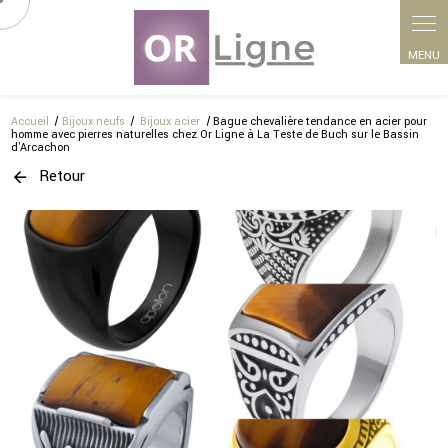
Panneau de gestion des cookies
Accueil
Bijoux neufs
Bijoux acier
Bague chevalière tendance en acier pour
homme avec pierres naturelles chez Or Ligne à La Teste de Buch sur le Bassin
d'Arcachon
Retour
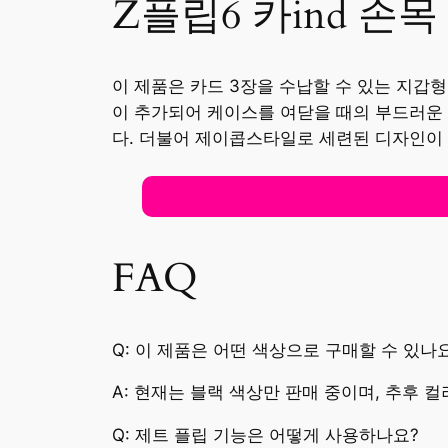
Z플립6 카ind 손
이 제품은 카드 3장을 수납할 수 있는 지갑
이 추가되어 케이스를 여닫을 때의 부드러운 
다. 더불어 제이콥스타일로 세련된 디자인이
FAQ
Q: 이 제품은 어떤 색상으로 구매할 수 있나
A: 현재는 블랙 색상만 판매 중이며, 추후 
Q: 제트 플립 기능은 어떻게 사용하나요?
::::::::::
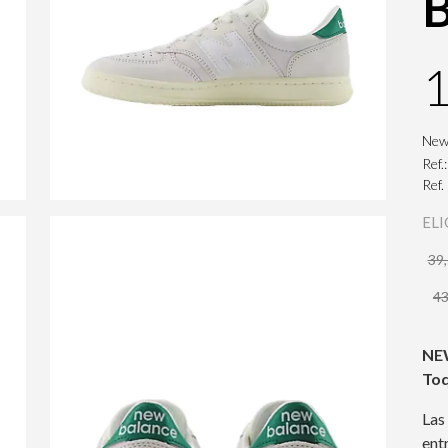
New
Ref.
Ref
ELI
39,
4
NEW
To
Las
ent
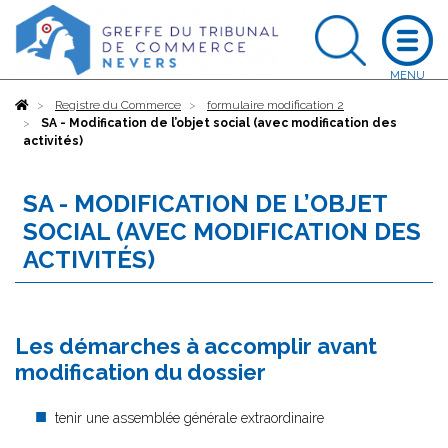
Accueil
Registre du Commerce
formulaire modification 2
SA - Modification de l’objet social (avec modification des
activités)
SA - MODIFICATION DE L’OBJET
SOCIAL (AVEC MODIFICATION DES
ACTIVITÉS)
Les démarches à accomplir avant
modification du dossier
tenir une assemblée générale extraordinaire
::::::::::
Only one stretch of the material above is wanted: the line containing "Bague chevalière tendance en acier pour" through the line containing "Q: 제트 플립 기능은 어떻게 사용하나요?". Restate it word for word, minus the pictures.

Bague chevalière tendance en acier pour
homme avec pierres naturelles chez Or Ligne à La Teste de Buch sur le Bassin
d'Arcachon
Retour
Z플립6 카ind 손
이 제품은 카드 3장을 수납할 수 있는 지갑
이 추가되어 케이스를 여닫을 때의 부드러운 
다. 더불어 제이콥스타일로 세련된 디자인이
FAQ
Q: 이 제품은 어떤 색상으로 구매할 수 있나
A: 현재는 블랙 색상만 판매 중이며, 추후 
Q: 제트 플립 기능은 어떻게 사용하나요?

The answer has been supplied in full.